* **What the task asks**:
Go through the entries below and count the lines where the word "reset" appears; give only the count.
+-------+
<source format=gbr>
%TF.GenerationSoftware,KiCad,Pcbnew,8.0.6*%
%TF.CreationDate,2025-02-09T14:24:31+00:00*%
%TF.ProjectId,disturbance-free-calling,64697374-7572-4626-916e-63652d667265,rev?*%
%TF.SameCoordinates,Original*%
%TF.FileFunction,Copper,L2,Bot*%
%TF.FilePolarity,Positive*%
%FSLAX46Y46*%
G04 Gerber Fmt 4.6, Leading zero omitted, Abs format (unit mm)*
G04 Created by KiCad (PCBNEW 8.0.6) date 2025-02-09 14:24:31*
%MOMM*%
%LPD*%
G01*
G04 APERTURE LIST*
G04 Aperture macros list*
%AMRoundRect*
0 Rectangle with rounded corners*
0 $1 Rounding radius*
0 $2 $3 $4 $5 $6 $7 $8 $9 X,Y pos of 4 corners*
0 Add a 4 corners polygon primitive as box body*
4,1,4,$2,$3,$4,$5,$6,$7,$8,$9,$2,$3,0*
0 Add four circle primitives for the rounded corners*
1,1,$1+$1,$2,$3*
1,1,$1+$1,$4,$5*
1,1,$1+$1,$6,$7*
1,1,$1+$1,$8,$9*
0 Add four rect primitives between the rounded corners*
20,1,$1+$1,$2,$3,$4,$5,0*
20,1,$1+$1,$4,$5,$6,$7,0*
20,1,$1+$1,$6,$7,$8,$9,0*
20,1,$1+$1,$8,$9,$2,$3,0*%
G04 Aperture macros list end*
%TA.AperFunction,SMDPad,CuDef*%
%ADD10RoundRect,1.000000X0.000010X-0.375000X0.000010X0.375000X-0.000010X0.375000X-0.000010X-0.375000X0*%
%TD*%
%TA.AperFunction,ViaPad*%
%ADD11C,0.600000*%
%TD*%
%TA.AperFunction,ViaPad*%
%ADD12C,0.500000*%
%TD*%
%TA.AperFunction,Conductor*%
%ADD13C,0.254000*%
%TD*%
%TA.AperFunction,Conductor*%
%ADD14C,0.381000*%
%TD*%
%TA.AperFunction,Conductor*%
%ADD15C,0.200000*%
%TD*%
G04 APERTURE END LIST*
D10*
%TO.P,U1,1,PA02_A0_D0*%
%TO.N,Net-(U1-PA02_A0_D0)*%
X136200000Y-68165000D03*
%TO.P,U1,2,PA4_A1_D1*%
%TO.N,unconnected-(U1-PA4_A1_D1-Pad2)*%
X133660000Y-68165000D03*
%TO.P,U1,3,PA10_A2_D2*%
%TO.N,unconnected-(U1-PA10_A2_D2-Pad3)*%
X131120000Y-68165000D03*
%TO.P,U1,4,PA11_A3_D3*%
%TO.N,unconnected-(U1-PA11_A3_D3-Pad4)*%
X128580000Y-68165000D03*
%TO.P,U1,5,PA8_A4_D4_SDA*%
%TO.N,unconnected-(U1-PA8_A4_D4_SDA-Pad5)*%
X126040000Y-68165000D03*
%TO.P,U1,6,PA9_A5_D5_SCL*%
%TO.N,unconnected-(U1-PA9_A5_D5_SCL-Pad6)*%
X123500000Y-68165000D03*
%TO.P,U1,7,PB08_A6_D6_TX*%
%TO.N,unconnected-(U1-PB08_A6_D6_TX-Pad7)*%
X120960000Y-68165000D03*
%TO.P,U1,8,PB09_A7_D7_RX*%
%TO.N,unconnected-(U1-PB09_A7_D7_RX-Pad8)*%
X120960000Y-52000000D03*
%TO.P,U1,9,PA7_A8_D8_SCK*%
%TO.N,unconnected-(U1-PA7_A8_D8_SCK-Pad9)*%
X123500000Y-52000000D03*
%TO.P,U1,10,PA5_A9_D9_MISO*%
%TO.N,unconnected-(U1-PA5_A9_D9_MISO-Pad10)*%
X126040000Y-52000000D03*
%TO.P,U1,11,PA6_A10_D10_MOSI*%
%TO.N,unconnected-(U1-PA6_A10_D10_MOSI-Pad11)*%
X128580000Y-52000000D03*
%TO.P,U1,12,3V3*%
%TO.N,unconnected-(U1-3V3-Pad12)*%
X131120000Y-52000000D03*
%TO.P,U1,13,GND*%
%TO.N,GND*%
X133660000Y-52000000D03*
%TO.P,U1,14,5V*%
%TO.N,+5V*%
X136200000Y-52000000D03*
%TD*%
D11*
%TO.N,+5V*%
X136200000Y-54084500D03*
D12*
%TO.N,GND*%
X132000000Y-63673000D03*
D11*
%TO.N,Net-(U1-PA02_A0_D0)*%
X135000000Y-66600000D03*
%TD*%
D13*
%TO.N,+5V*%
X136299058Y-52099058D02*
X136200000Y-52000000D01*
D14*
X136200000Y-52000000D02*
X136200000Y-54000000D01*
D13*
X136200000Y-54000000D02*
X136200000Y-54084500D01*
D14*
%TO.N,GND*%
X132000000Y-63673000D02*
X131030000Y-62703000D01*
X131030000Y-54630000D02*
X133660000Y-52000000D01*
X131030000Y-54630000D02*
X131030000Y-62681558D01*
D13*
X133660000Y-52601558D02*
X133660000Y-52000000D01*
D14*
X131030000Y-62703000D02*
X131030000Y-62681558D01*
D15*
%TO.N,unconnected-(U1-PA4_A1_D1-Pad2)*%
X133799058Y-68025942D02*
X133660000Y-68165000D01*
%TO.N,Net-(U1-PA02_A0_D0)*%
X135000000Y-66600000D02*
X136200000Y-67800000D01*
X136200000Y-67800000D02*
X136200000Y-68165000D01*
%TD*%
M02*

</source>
+-------+
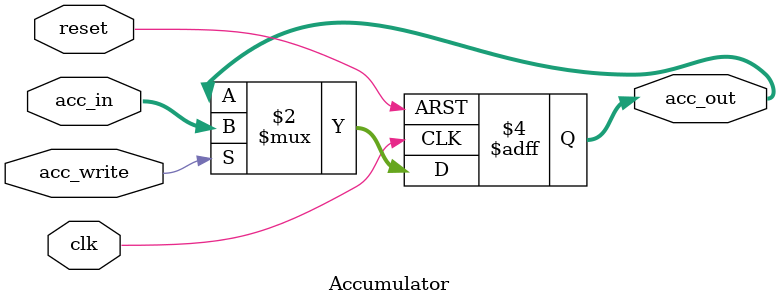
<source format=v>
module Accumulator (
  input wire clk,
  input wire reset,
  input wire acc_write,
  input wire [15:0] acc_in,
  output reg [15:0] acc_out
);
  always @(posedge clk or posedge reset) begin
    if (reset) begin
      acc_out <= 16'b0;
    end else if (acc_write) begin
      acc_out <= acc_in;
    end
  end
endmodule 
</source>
+-------+
* **Task solution**:
3